Requirement
Starting from the line that holds "alt+click(285, 316)", output exactly each line through the end of the listing. Do not copy pictures.

Records for the task
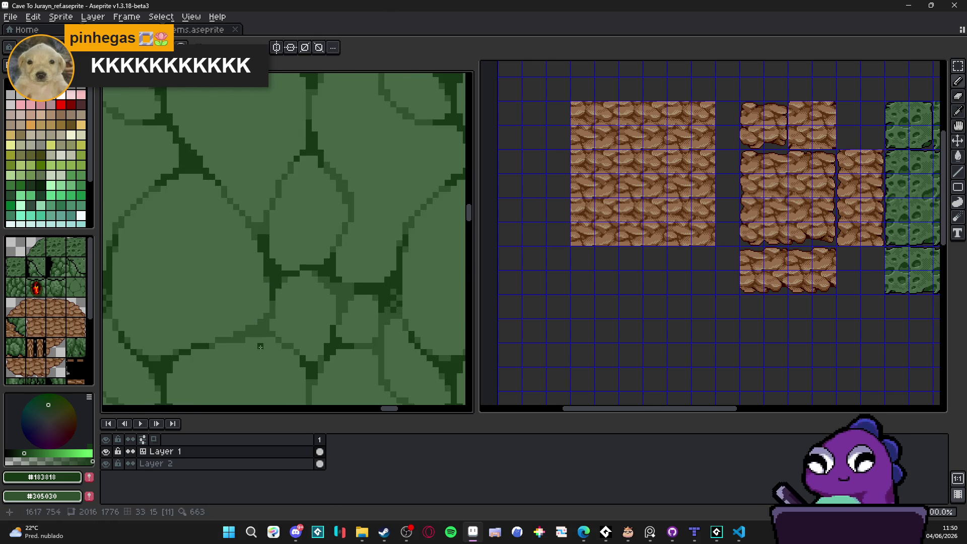
scroll(277, 289, up, 2)
mouse_move(269, 319)
mouse_down()
mouse_move(262, 307)
mouse_move(224, 331)
mouse_move(188, 330)
mouse_up()
right_click(248, 294)
click(272, 295)
Eyedrop #305030 and #183818 from the canvas to retouch pixels in the crack junction.
key(alt)
alt+click(285, 316)
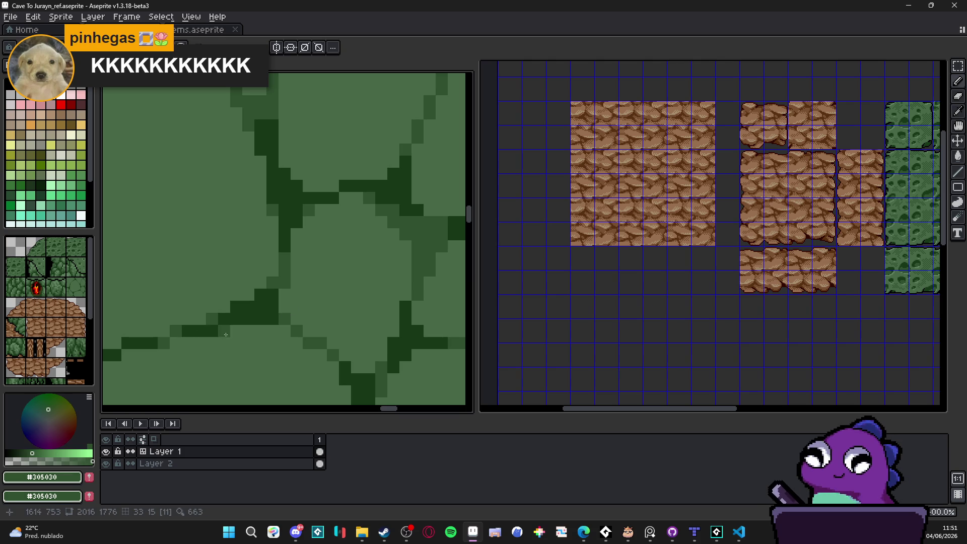
click(260, 294)
key(alt)
alt+click(279, 317)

Output
alt+click(285, 316)
click(260, 294)
key(alt)
alt+click(279, 317)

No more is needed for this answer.